Passage to read >>
- - - - -
One of those was that regardless of whether the Redskins were Super Bowl Champs, a very competitive team or just plain mediocre-to-awful -the Richie Pettibon years!- there was never any doubt in the mind of anyone I knew that the team genuinely was THE focus of the community's
hopes and dreams every Fall.

Just like you've heard/read/watched for decades back when CBS used to do NFC games and you could predict that before a big game against the Giants, we'd see a segment lauding Redskins fans and making the point that they had a direct connection with their fans that most NFL cities never have. (And still don't have.)
But it's true.



You didn't have to take a poll when I was living there to know that the Redskins genuinely were THE glue that held the community together, regardless of race, gender, political party, ideology or economic class.
I saw that for myself for years in tangible ways that even the South Florida I grew-up in during the Dolphins' heady era of dominance in the 1970's could never possibly replicate.

I know because I saw I witnessed it everyday in the Fall and Winter when I was on the Metro train on my way into work in the morning, esp. on Monday mornings after big Redskin wins or Friday afternoons before big games, and looked at the faces of the other commuters around me.
And even though I'd lived in Chicago when the Bears won the title in the mid-1980's, and knew well of their decades of suffering, especially when I was at IU, it was even more tangible than what I saw every morning in the Fall when I'd board an El train in Evanston down to The Loop.
- - - - -
Activity 1 >>
Decide whether each statement agrees with the passage about Redskins fans, answering yes or no and quoting the deciding words: (a) The writer grew up in South Florida. (b) NBC used to carry NFC games. (c) The writer lived in Chicago when the Bears won the title in the mid-1980's.
Activity 2 >>
Resume the passage about Redskins fans, picking up right after its last sentence.
The rows that come next aren't needed for anything here.

Listed entries >>
- - - - -
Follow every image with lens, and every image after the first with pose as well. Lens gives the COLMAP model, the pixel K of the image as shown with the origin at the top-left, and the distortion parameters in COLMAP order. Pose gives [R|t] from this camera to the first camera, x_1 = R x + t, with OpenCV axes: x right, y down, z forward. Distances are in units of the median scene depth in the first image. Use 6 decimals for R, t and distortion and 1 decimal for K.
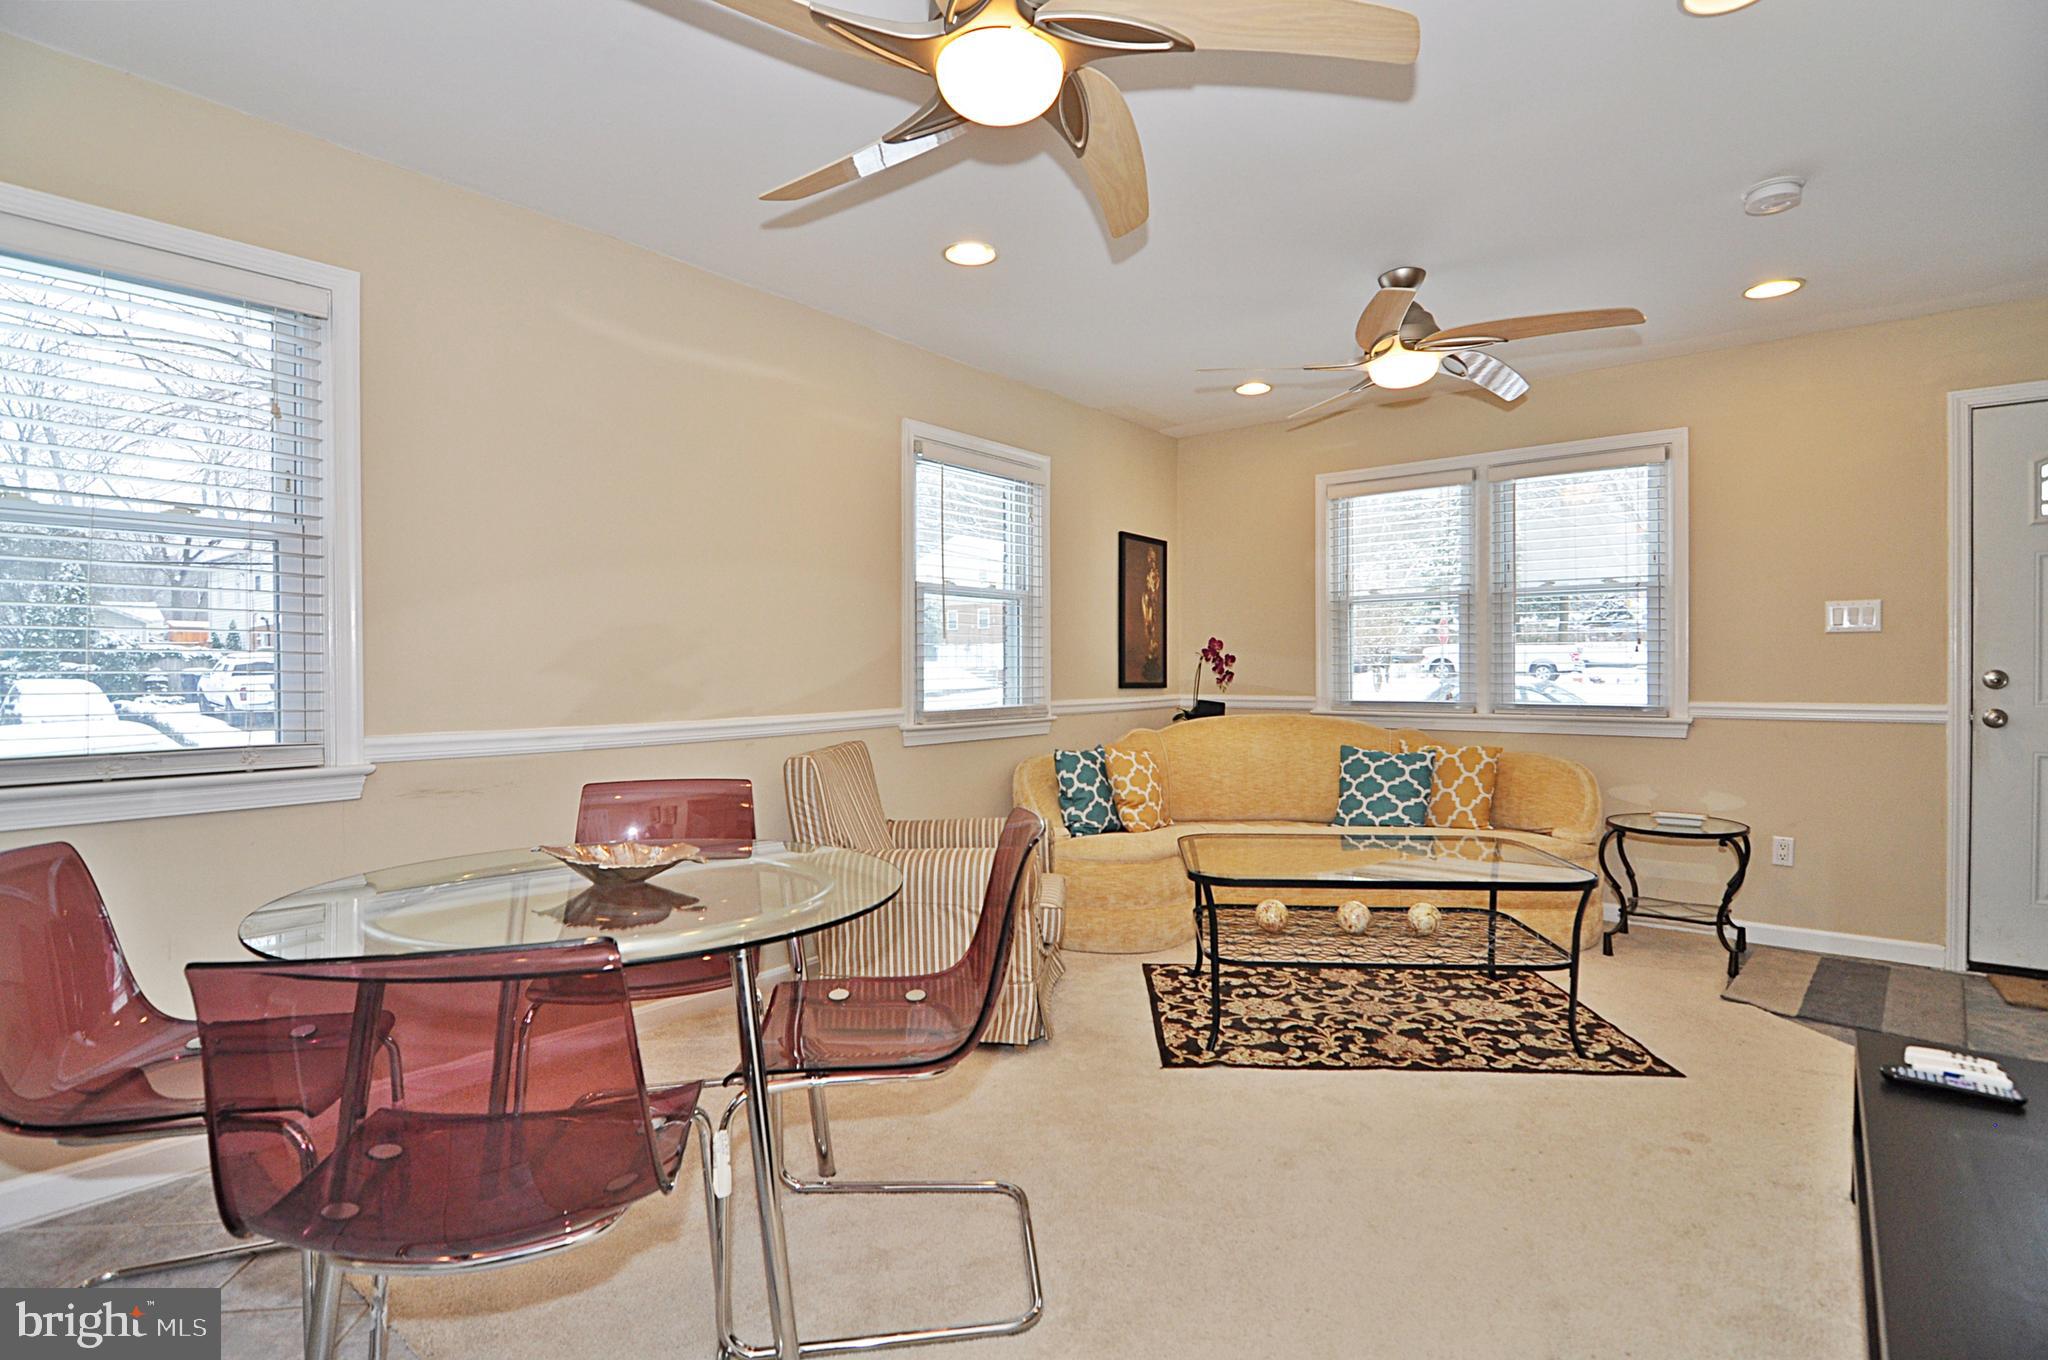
lens RADIAL K [[981.4, 0, 1032.8], [0, 981.4, 680.1], [0, 0, 1]] dist [-0.020613, -0.000889]
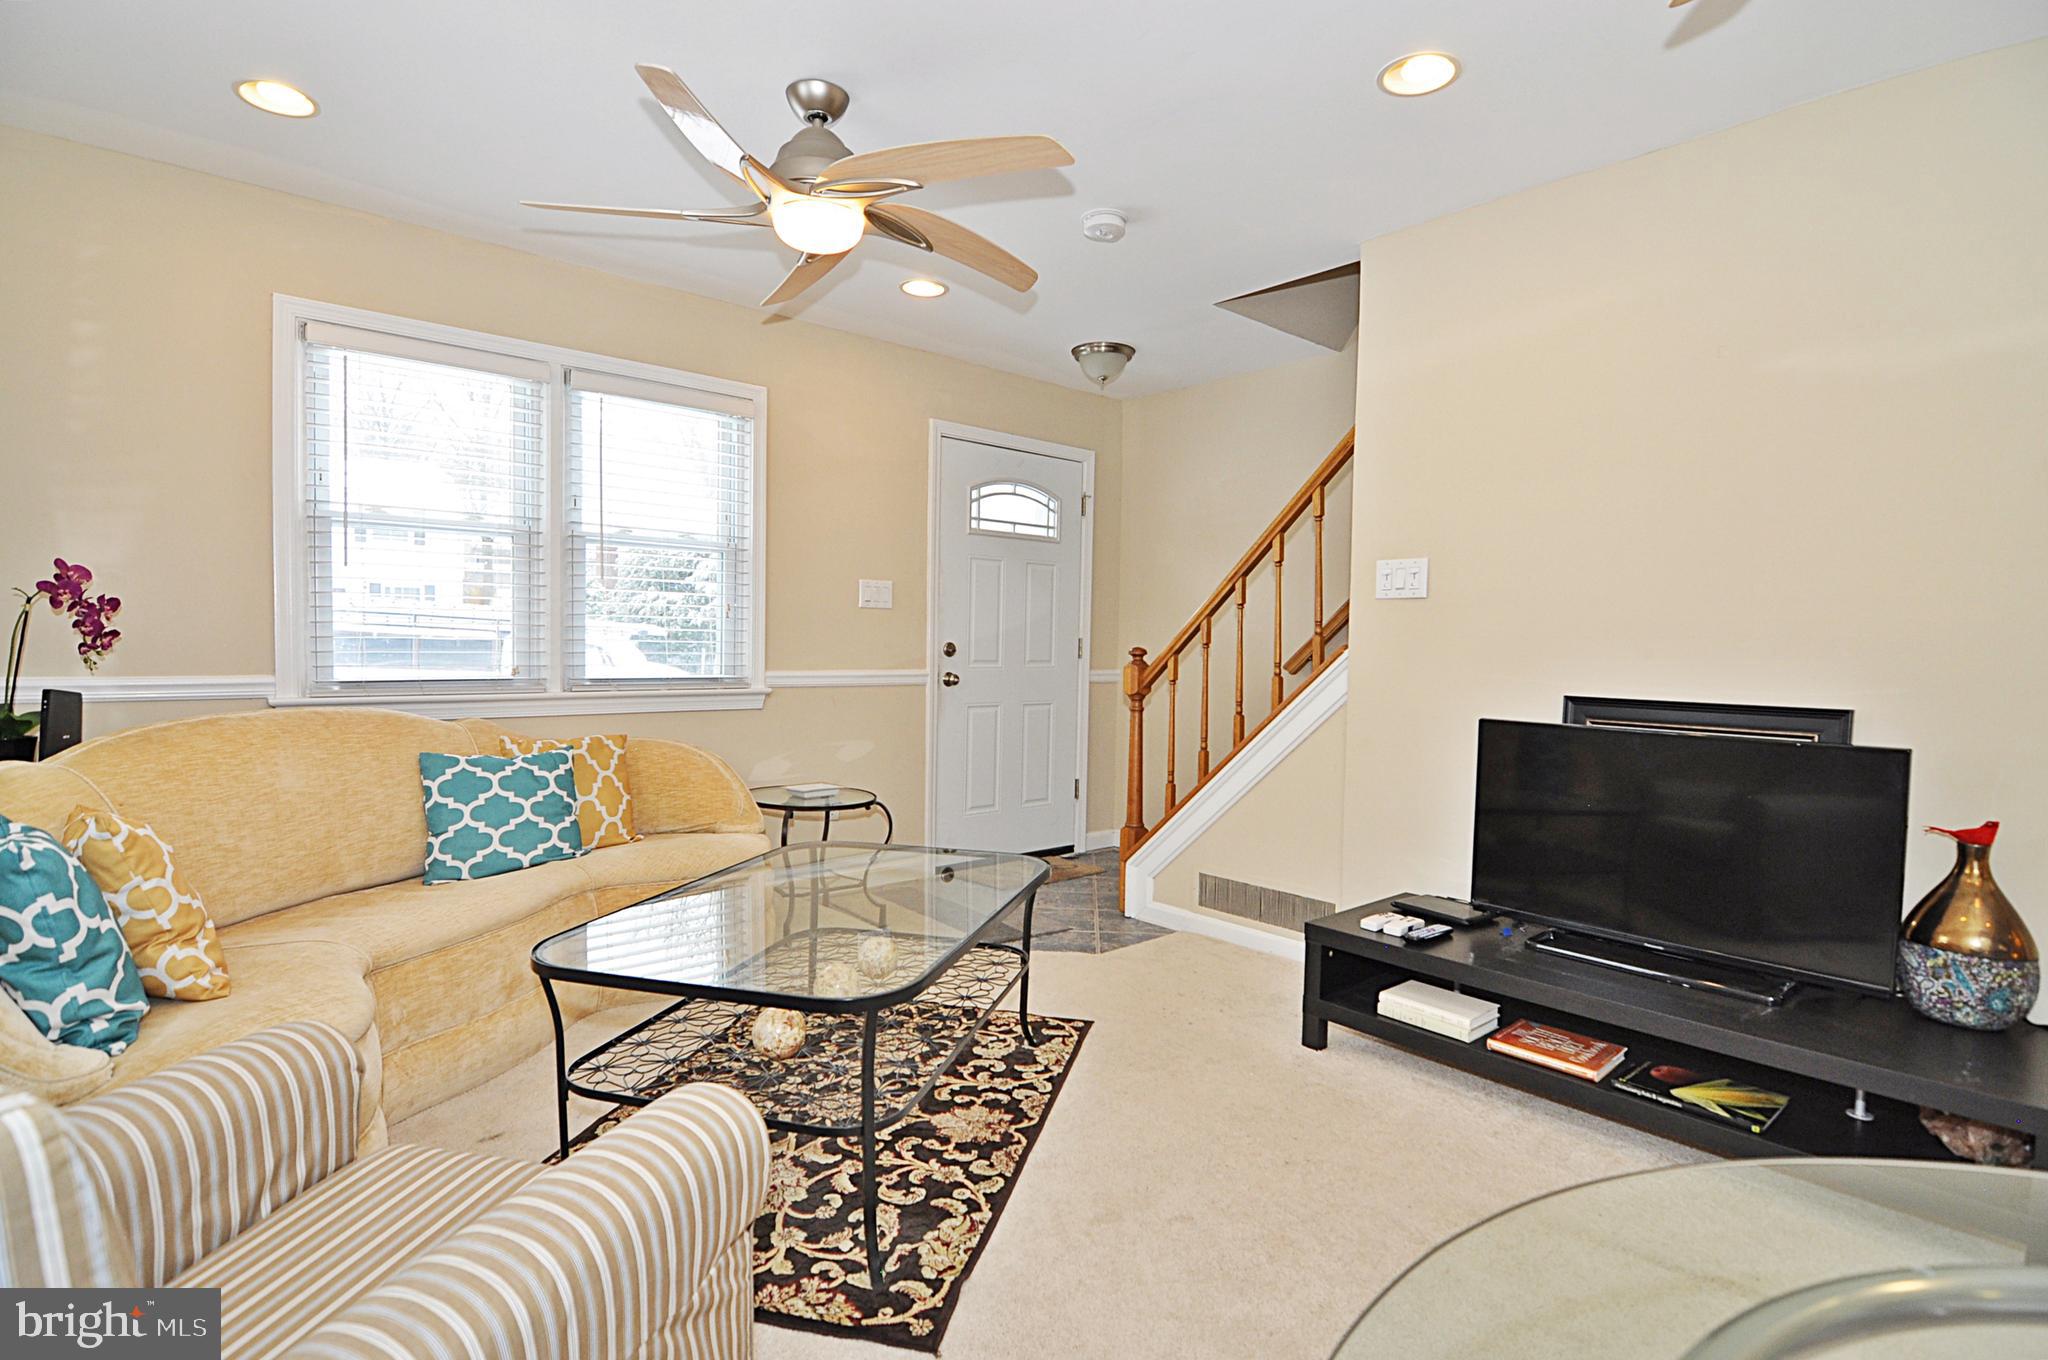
lens RADIAL K [[997.4, 0, 1024.0], [0, 997.4, 680.0], [0, 0, 1]] dist [-0.018128, -0.000927]
pose [[0.172933, -0.031821, 0.984419, -0.266200], [-0.005268, 0.999434, 0.033232, -0.003361], [-0.984920, -0.010933, 0.172667, 0.573270]]
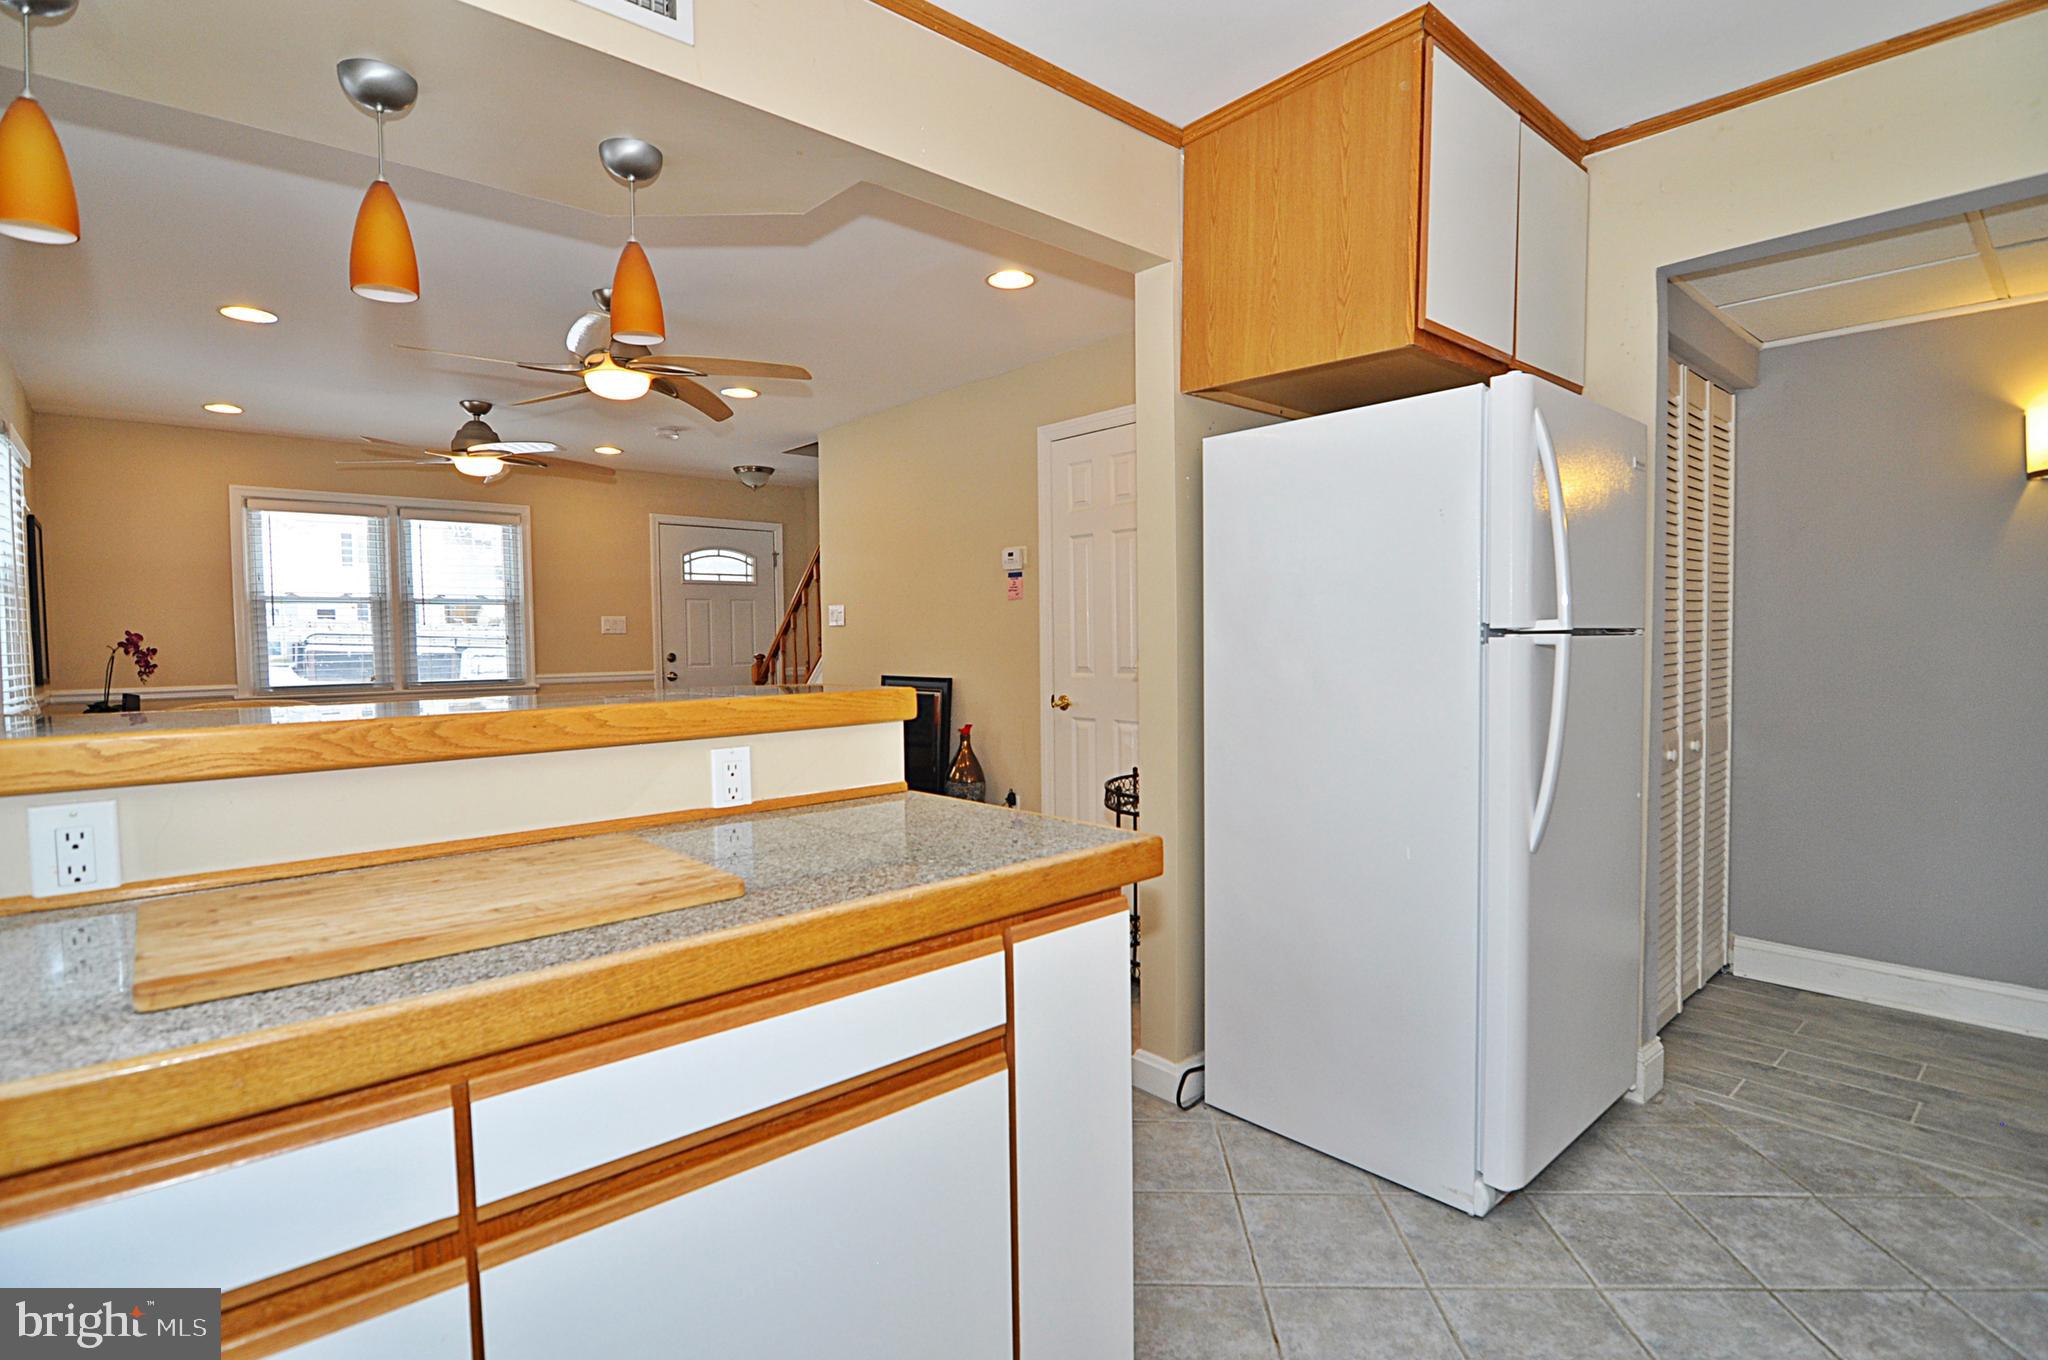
lens RADIAL K [[981.4, 0, 1032.8], [0, 981.4, 680.1], [0, 0, 1]] dist [-0.020613, -0.000889]
pose [[0.154059, -0.041312, 0.987198, -0.824029], [0.025050, 0.998968, 0.037895, -0.009481], [-0.987744, 0.018891, 0.154934, -0.083095]]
- - - - -
Answer section 1 >>
(a) Yes: "the South Florida I grew-up in"
(b) No: "back when CBS used to do NFC games"
(c) Yes: "I'd lived in Chicago when the Bears won the title in the mid-1980's"

Answer section 2 >>
It was noticeable at the hot dog stand on K Street with a Redskins pennant flying above it that played the Redskins fight song on an endless loop on their boombox on Friday afternoons. 
Noticeable precisely because it didn't surprise you,
You simply took it in stride.



Noticeable, too, at the CVS on Eye Street near the NY Times' Washington bureau, where I'd frequently run into the MPAA's Jack Valenti heading there mid-afternoon to solve a sugar or caffeine fix.
And while that weekend's weather forecast was always somewhat iffy, what wasn't iffy was knowing that once you walked into that CVS, that 99% of the employees had on a Redskin cap or skullcap.
You could take that to the bank!

So, that said, in 2007 when the Dolphins gave up a VERY RARE Dolphins home game against the NY Giants -the Giants being the team the Dolphins have played THE LEAST in the team's existence, with just 5 games prior to that one in 42 years- in order to appease the NFL execs on Park Avenue and play the game in London, like many Dophin fans, I watched the game with more than a little anger, since every single legit Dolphins fan my age or older -esp. ones like me who were actually from South Florida- knew EXACTLY what that home game represented.
A very rare opportunity: completely squandered.

And also understood what a major customer slap in the face that decision was to Dolphin fans, given the unique history and peculiar demographics of South Florida.
To Dolphin fans who had already been stuck with a listless, punchless team for many years at that point, it felt like once again a decision had been made NOT for what was best for the team or for the fans but for... something else.
Once again stabbed in the back, even as we nursed our cold beers and chowed down on finger foods and pizza throughout South Florida.

Well, Friday's blog post by the Miami Herald's Armando Salguero suggests that clueless, disconnected-to-reality Dolphins owner Stephen Ross has really learned nothing at all from history...
It looks like decisions are once again being made NOT for the benefit of the team that's on the field or for the fans in the stands but for something else entirely.
For his benefit.

Do you honestly think the Baltimore Ravens would give up a home game against the Steelers so that Baltimore maybe, perhaps, someday, possibly host the Super Bowl?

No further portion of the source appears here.